Travis Childers, former 1st District U.S. House member, knows about running election campaigns with quick turnarounds.
In 2008, Childers, a northeast Mississippi Democrat from Prentiss County, participated in four elections in a little more than two months. On March 11, he led the ticket in the Democratic primary for the 1st Congressional District, but did not garner the majority needed to avoid the runoff – prompting a runoff three weeks later.
Then on April 22, Childers was the top vote-getter in a congressional special election called to finish the term of Roger Wicker of Tupelo, who was appointed to a vacant U.S. Senate seat by then-Gov. Haley Barbour. In the special election, Childers also did not garner a majority vote, forcing a runoff.
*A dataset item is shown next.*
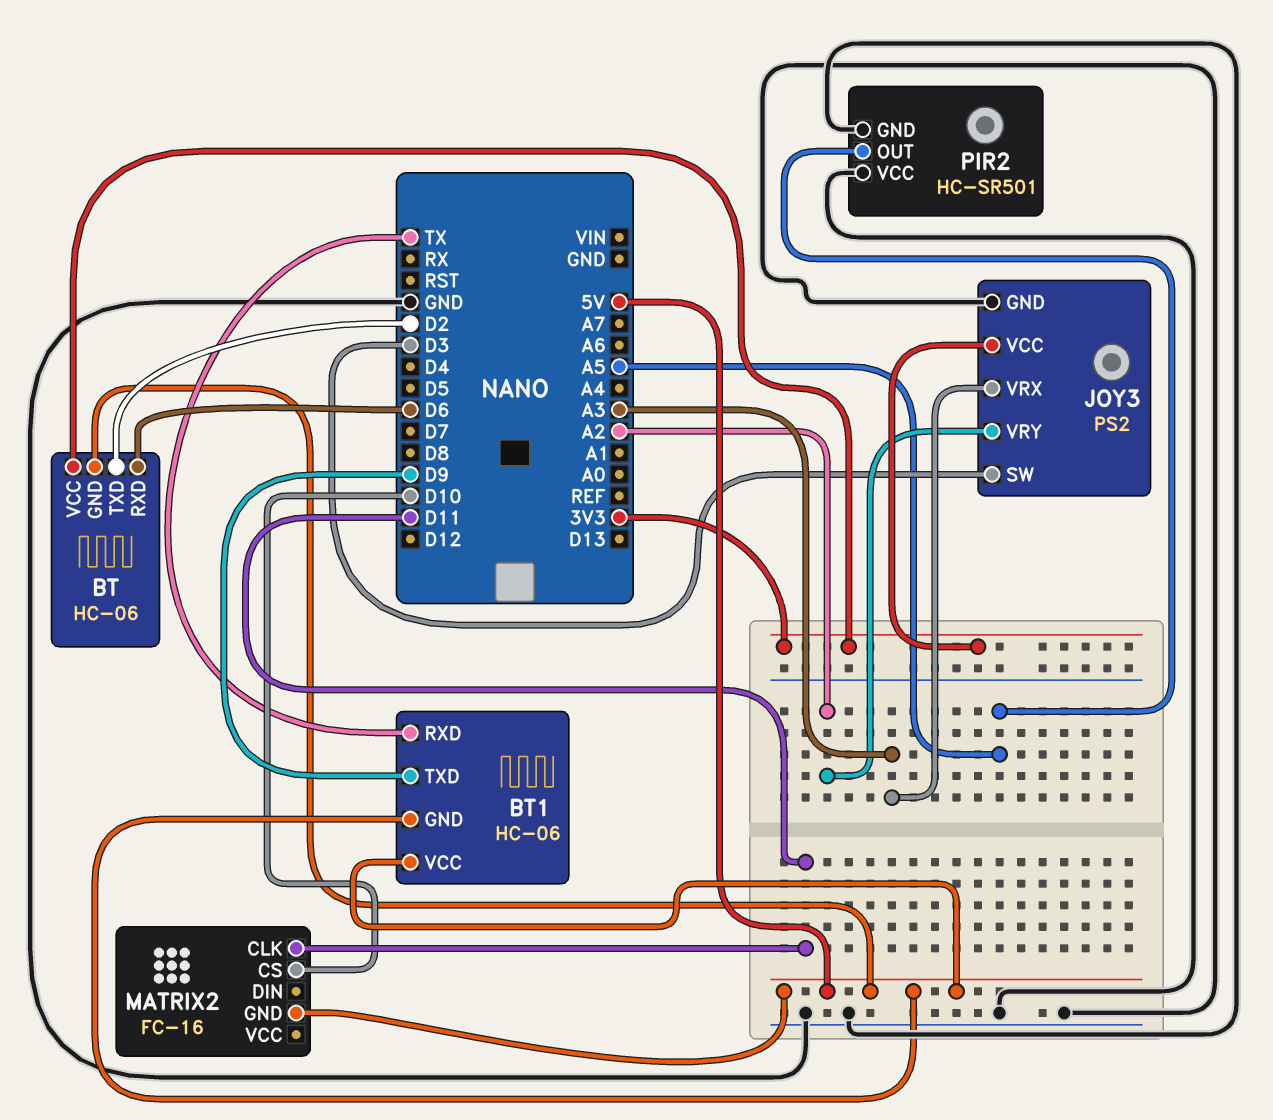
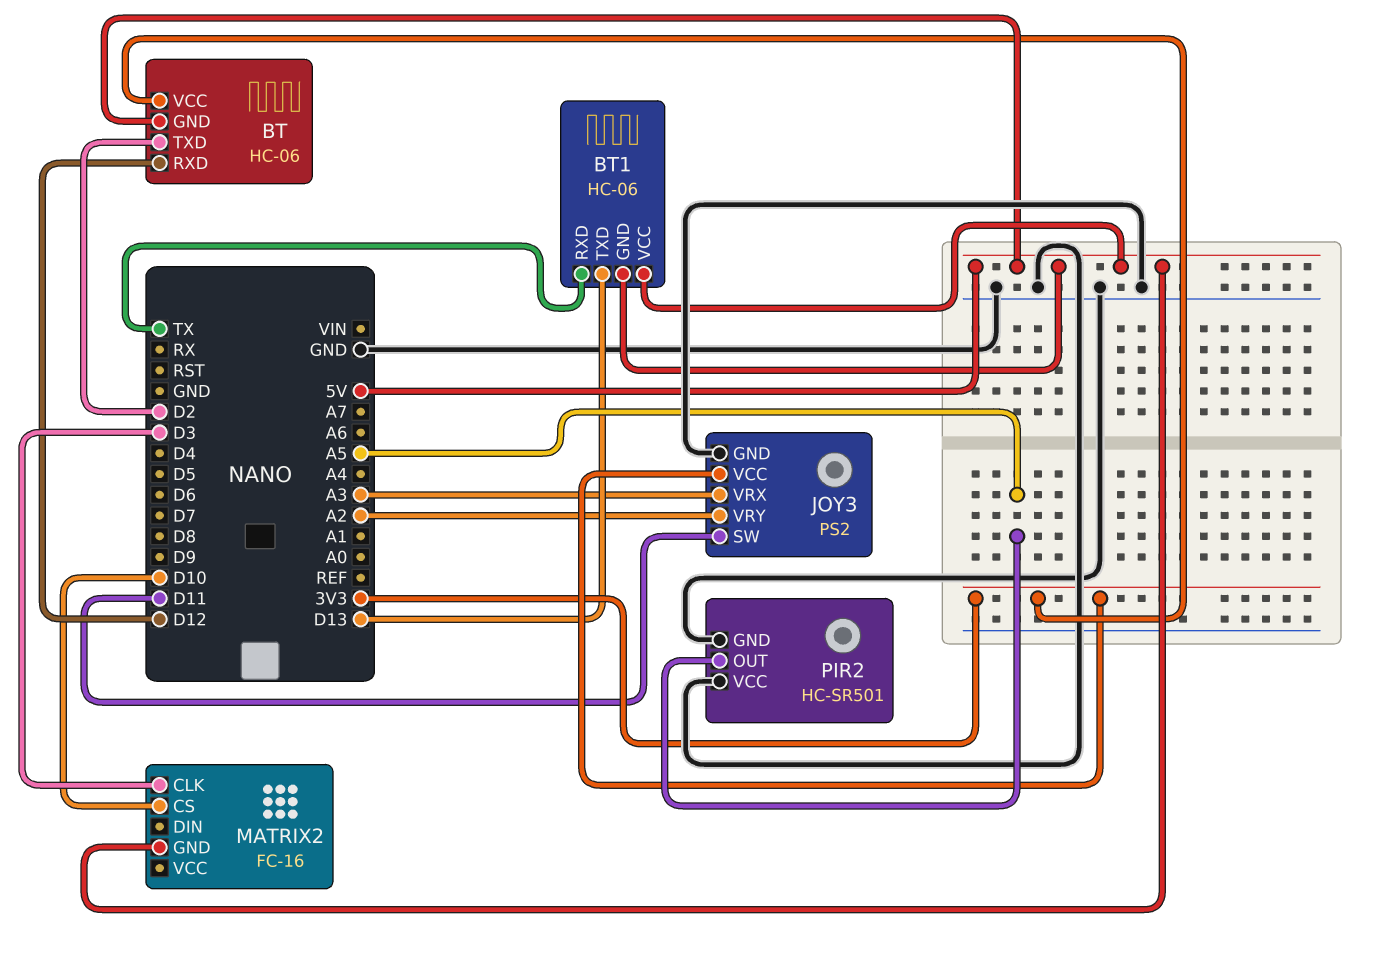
BT pin RXD: D6 -> D12
BT1 pin TXD: D9 -> D13
JOY3 pin SW: D3 -> D11
MATRIX2 pin CLK: D11 -> D3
“I was only 410 votes short of avoiding a runoff” in one of those elections, Childers mused.
Childers ended up winning all four elections, and the November general elections, allowing him to finish the final seven months of Wicker’s term and then serve a full two-year term.
On Tuesday, Democrats David Baria, a Bay St. Louis state House member, and Howard Sherman, a Meridian entrepreneur, advanced to a June 26 runoff for the U.S. Senate seat. The winner will face Wicker in November. And Republicans Michael Guest, district attorney for Rankin and Madison counties, and Whit Hughes of Madison, a former economic developer and hospital foundation president, advanced to a runoff for the 3rd District U. S. House seat being vacated by Gregg Harper. Guest led the ticket with 44.8 percent compared to 22.3 percent for Hughes. The winner of the Guest-Hughes runoff will face Democrat Michael Evans, a state House member from Preston, in November.
Childers said the key to winning the runoff is “to convince the people who voted for you in the first election to return to the polls for the runoff.” He said candidates will not attract many new votes for the runoff.
“In my opinion, you don’t have time to recruit new folks,” Childers said. “You will try, but the best chance you have is to identify the voters you had in the first primary and beg them to go back to the polls.”
Childers said candidates have a good idea of the people who voted for them through social media, and various other ways.
“In every county there is a list of who voted,” he said. “I know each candidate in the runoff has someone in every county going through those lists to see who voted.
“If they voted in the first primary, there is a good chance they will vote again. But they have to be prodded and asked.”
In most instances, there is a dropoff in voter participation from the first primary to the runoff. That means that there will be a premium on trying to convince voters to return to the polls, especially in the Democratic Senate race where, according to Associated Press compilations, there were fewer than 90,000 voters statewide.
In the 2006, Senate Democratic primary in a mid-term election (where turnoff is much less than in presidential election years,) 104,804 people voted in the first election. In the runoff, the turnout dropped to 29,967. To put that total in context, vote counts in Mississippi often exceed 1 million statewide in presidential election years.
In the 2014 Democratic Senate Democratic primary where Childers did win without a runoff, 85,866 people voted, comparable to the turnout in the Democratic primary Tuesday.
According to unofficial results, Sherman barely edged out Baria 31.9 percent to 31 percent.
One of the few times where turnout actually increased from the first election to the runoff was the 2014 Republican primary for the U.S. Senate where then-incumbent Thad Cochran faced a contentious challenge from anti-establishment candidate Chris McDaniel of Ellisville.
McDaniel led the ticket in the first primary, but narrowly missed gaining a majority vote. In the runoff, Cochran’s forces were able to win by increasing the number of voters by an astounding 62,326 votes to a total of 382,221.